Input material: Begin

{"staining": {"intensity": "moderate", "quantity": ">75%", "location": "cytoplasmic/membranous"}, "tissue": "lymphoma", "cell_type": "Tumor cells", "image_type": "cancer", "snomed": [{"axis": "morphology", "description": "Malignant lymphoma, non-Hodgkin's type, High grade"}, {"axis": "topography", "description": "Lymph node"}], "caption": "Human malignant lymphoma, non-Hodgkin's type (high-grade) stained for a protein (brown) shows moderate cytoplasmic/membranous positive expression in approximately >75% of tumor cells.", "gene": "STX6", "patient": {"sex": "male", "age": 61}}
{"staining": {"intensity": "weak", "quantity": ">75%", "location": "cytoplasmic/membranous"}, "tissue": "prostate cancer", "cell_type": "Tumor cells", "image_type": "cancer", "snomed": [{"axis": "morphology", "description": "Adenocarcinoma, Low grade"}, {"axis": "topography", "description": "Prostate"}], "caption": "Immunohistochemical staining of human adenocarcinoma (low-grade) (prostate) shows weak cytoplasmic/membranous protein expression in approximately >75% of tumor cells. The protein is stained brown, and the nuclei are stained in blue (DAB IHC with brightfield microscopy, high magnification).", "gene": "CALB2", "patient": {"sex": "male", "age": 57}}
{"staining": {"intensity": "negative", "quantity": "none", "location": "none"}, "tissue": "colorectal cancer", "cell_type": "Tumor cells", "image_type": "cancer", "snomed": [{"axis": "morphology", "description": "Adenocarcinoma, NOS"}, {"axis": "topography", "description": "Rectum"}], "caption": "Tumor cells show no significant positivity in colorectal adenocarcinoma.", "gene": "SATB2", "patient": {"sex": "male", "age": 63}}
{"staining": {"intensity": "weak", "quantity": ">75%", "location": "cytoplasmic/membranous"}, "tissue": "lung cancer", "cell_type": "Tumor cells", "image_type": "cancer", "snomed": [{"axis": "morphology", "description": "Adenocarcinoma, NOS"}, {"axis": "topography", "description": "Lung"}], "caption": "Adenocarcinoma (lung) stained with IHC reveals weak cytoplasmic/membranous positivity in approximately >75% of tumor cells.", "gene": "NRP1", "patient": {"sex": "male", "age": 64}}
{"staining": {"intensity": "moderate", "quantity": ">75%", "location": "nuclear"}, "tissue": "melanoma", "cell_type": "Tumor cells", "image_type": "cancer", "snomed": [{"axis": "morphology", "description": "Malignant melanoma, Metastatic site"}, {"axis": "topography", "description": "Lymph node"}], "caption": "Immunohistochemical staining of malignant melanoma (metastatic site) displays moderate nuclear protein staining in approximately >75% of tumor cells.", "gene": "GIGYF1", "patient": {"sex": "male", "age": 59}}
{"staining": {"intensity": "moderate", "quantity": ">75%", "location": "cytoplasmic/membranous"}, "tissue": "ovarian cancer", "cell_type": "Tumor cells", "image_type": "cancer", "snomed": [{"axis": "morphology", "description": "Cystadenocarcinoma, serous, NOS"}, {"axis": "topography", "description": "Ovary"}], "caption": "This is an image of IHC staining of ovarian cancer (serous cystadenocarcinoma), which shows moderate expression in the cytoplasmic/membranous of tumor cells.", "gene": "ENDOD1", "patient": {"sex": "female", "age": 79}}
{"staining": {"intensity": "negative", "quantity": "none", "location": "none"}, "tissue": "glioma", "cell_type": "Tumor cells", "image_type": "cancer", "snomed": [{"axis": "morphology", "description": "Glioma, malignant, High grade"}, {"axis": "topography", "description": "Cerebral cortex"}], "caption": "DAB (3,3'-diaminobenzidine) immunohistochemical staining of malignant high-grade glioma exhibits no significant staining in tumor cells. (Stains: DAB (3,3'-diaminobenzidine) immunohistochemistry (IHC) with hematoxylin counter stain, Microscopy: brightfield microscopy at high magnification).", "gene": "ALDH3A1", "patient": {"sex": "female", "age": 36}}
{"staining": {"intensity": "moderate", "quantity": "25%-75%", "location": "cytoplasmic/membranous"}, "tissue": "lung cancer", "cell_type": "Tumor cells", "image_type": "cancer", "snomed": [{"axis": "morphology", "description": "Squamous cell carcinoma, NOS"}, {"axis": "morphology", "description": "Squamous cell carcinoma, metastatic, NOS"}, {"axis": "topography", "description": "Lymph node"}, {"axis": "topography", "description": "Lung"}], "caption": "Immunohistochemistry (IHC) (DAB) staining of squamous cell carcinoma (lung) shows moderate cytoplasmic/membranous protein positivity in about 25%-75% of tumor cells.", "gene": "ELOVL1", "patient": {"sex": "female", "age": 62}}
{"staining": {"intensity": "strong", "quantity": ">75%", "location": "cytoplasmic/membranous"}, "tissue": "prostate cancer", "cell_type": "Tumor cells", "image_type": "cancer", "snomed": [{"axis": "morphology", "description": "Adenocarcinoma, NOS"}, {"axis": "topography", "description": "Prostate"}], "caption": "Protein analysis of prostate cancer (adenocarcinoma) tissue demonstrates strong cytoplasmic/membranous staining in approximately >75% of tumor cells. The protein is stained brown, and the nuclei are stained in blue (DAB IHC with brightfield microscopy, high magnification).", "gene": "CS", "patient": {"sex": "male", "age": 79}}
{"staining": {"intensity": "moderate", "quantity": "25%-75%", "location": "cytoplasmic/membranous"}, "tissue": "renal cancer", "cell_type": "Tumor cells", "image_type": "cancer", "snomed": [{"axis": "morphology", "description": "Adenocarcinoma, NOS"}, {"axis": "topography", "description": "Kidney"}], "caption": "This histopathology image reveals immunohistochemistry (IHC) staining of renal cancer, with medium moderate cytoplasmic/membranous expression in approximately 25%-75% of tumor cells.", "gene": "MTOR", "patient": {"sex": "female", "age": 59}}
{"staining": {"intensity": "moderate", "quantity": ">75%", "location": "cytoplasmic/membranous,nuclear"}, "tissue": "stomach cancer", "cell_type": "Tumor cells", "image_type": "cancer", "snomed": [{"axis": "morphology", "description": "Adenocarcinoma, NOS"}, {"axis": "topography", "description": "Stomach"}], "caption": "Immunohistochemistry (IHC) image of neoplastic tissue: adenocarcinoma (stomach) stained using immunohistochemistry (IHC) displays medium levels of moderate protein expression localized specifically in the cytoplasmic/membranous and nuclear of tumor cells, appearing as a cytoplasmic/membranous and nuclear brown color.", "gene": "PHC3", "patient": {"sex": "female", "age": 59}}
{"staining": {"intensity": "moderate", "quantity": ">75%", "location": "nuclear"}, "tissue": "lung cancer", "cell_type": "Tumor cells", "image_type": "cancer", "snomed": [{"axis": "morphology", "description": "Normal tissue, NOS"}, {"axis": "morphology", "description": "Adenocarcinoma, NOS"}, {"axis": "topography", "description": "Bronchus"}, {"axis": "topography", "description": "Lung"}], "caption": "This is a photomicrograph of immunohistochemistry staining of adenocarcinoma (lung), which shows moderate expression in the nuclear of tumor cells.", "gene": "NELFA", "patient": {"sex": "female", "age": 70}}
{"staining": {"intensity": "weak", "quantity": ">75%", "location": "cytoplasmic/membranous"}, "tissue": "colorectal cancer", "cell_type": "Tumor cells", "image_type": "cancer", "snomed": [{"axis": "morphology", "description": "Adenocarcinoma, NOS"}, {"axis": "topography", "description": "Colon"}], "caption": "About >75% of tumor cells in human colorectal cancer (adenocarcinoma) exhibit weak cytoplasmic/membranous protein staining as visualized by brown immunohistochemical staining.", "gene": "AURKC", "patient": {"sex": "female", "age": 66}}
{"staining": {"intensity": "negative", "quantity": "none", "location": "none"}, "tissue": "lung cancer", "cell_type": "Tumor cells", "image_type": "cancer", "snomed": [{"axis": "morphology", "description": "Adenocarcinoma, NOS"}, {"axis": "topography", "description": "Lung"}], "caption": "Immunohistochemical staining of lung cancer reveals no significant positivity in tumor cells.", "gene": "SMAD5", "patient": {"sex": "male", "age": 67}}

Input material: End

• [What needs to be done] What you return should be only the lines from the line containing "tumor cells in" through the end of the material above, reproduced exactly, first and last included.

• [Finished task]
{"staining": {"intensity": "weak", "quantity": ">75%", "location": "cytoplasmic/membranous"}, "tissue": "colorectal cancer", "cell_type": "Tumor cells", "image_type": "cancer", "snomed": [{"axis": "morphology", "description": "Adenocarcinoma, NOS"}, {"axis": "topography", "description": "Colon"}], "caption": "About >75% of tumor cells in human colorectal cancer (adenocarcinoma) exhibit weak cytoplasmic/membranous protein staining as visualized by brown immunohistochemical staining.", "gene": "AURKC", "patient": {"sex": "female", "age": 66}}
{"staining": {"intensity": "negative", "quantity": "none", "location": "none"}, "tissue": "lung cancer", "cell_type": "Tumor cells", "image_type": "cancer", "snomed": [{"axis": "morphology", "description": "Adenocarcinoma, NOS"}, {"axis": "topography", "description": "Lung"}], "caption": "Immunohistochemical staining of lung cancer reveals no significant positivity in tumor cells.", "gene": "SMAD5", "patient": {"sex": "male", "age": 67}}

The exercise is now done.